We’ve been planning this move for years now; saving money, taking on new responsibilities, and making time for experiences that we had procrastinated on. But as my early morning inspiration Jocko Willink has said, the best laid plans don’t survive contact with the enemy, so in the end in order to make this plan a reality, one of us had to stay behind working (we made the move realizing that I likely would never work in a job in Prince Edward Island like I had in Taiwan or China). I could have gone back to China, but there are few jobs as stable as my wife’s, so she volunteered.
We have experience living apart from my year in China, but I was home frequently, just a 90 minute flight away, so this will be very different.

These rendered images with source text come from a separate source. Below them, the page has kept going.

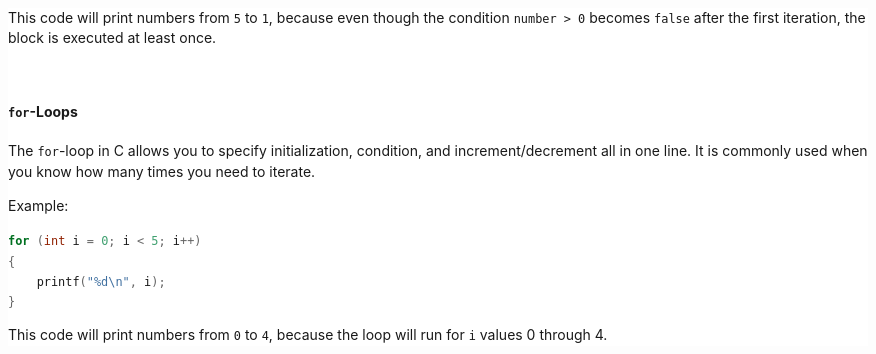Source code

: This code will print numbers from `5` to `1`, because even though the condition `number > 0` becomes `false` after the first iteration, the block is executed at least once.

<br>

#### `for`-Loops

The `for`-loop in C allows you to specify initialization, condition, and increment/decrement all in one line. It is commonly used when you know how many times you need to iterate.

Example:

```c
for (int i = 0; i < 5; i++) 
{
    printf("%d\n", i);
}
```

This code will print numbers from `0` to `4`, because the loop will run for `i` values 0 through 4.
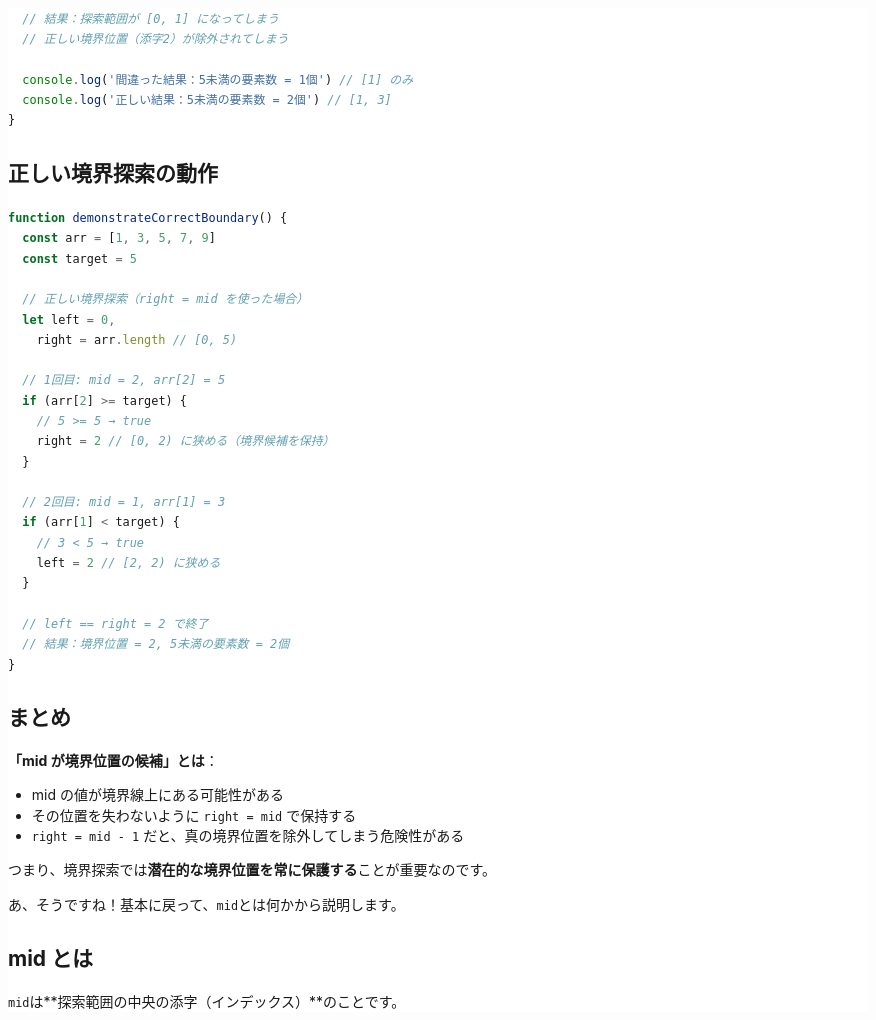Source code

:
 ```typescript
  // 結果：探索範囲が [0, 1] になってしまう
  // 正しい境界位置（添字2）が除外されてしまう

  console.log('間違った結果：5未満の要素数 = 1個') // [1] のみ
  console.log('正しい結果：5未満の要素数 = 2個') // [1, 3]
}
```

## 正しい境界探索の動作

```typescript
function demonstrateCorrectBoundary() {
  const arr = [1, 3, 5, 7, 9]
  const target = 5

  // 正しい境界探索（right = mid を使った場合）
  let left = 0,
    right = arr.length // [0, 5)

  // 1回目: mid = 2, arr[2] = 5
  if (arr[2] >= target) {
    // 5 >= 5 → true
    right = 2 // [0, 2) に狭める（境界候補を保持）
  }

  // 2回目: mid = 1, arr[1] = 3
  if (arr[1] < target) {
    // 3 < 5 → true
    left = 2 // [2, 2) に狭める
  }

  // left == right = 2 で終了
  // 結果：境界位置 = 2, 5未満の要素数 = 2個
}
```

## まとめ

**「mid が境界位置の候補」とは**：

- mid の値が境界線上にある可能性がある
- その位置を失わないように `right = mid` で保持する
- `right = mid - 1` だと、真の境界位置を除外してしまう危険性がある

つまり、境界探索では**潜在的な境界位置を常に保護する**ことが重要なのです。

あ、そうですね！基本に戻って、`mid`とは何かから説明します。

## mid とは

`mid`は**探索範囲の中央の添字（インデックス）**のことです。
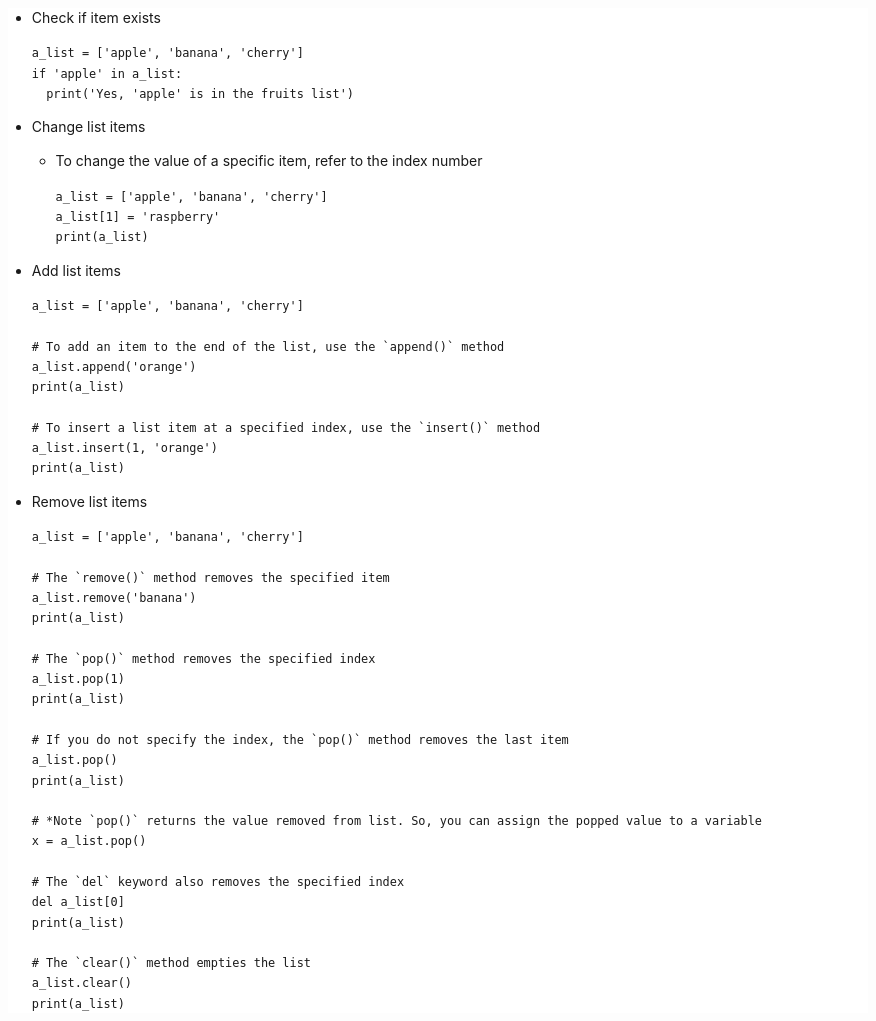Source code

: - Check if item exists
  ```
  a_list = ['apple', 'banana', 'cherry']
  if 'apple' in a_list:
    print('Yes, 'apple' is in the fruits list')
  ```
- Change list items
  - To change the value of a specific item, refer to the index number
    ```
    a_list = ['apple', 'banana', 'cherry']
    a_list[1] = 'raspberry'
    print(a_list)
    ```
- Add list items

  ```
  a_list = ['apple', 'banana', 'cherry']

  # To add an item to the end of the list, use the `append()` method
  a_list.append('orange')
  print(a_list)

  # To insert a list item at a specified index, use the `insert()` method
  a_list.insert(1, 'orange')
  print(a_list)
  ```

- Remove list items

  ```
  a_list = ['apple', 'banana', 'cherry']

  # The `remove()` method removes the specified item
  a_list.remove('banana')
  print(a_list)

  # The `pop()` method removes the specified index
  a_list.pop(1)
  print(a_list)

  # If you do not specify the index, the `pop()` method removes the last item
  a_list.pop()
  print(a_list)

  # *Note `pop()` returns the value removed from list. So, you can assign the popped value to a variable
  x = a_list.pop()

  # The `del` keyword also removes the specified index
  del a_list[0]
  print(a_list)

  # The `clear()` method empties the list
  a_list.clear()
  print(a_list)
  ```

We won’t see her but twice this coming year.
So far, other than some boredom on the kids part, something I hope will disappear when school starts, everything seems to be going fine. They are experiencing some culture shock and some communication issues, as am I. It will be a good chance for them to learn some independence, something lacking in their lives in Taiwan, and I can be assured that they will survive, if not thrive, no matter how many mistakes I make.